Stored data
....

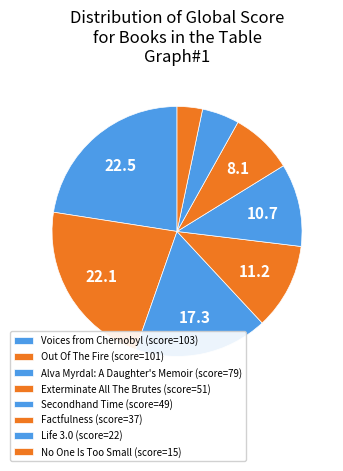

How many segments does this pie chart have?

8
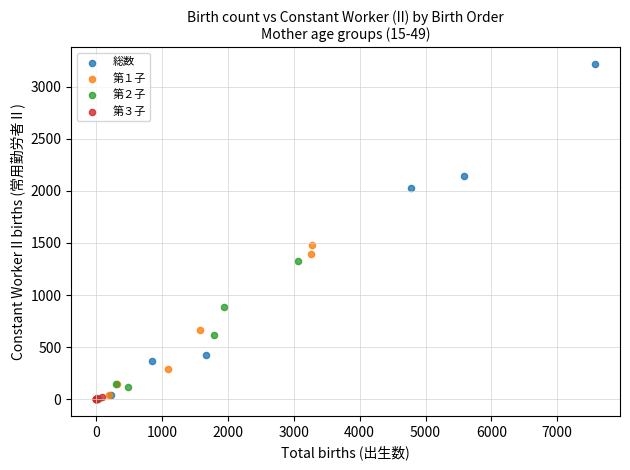

What are all the series names shown in the legend?

総数, 第１子, 第２子, 第３子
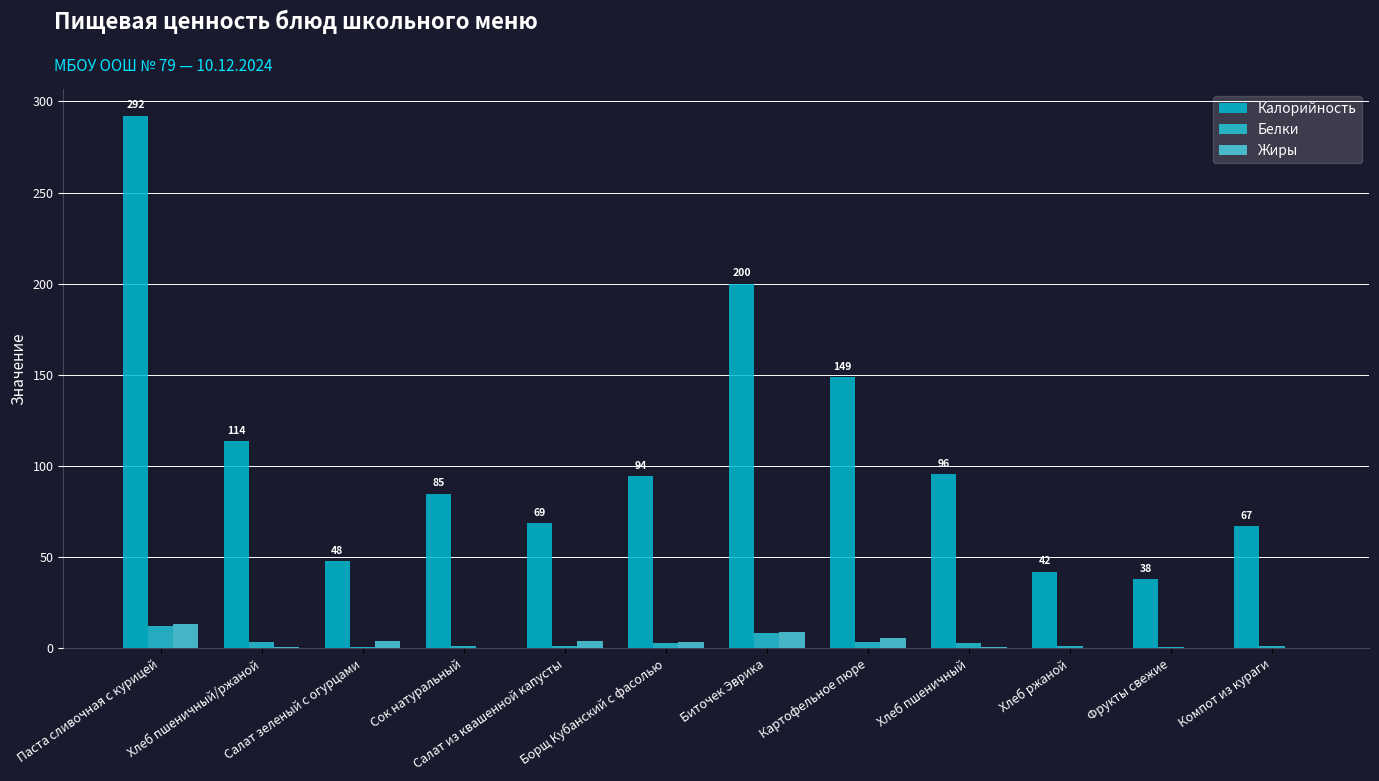

How many categories are shown in the chart?

12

....

### Exercise aim
Reproduce all of these lines with each occurrence of "chart" swapped for "graph", changing nothing else. Omit the pictures.

### Expected output
How many segments does this pie graph have?

8

What are all the series names shown in the legend?

総数, 第１子, 第２子, 第３子

How many categories are shown in the graph?

12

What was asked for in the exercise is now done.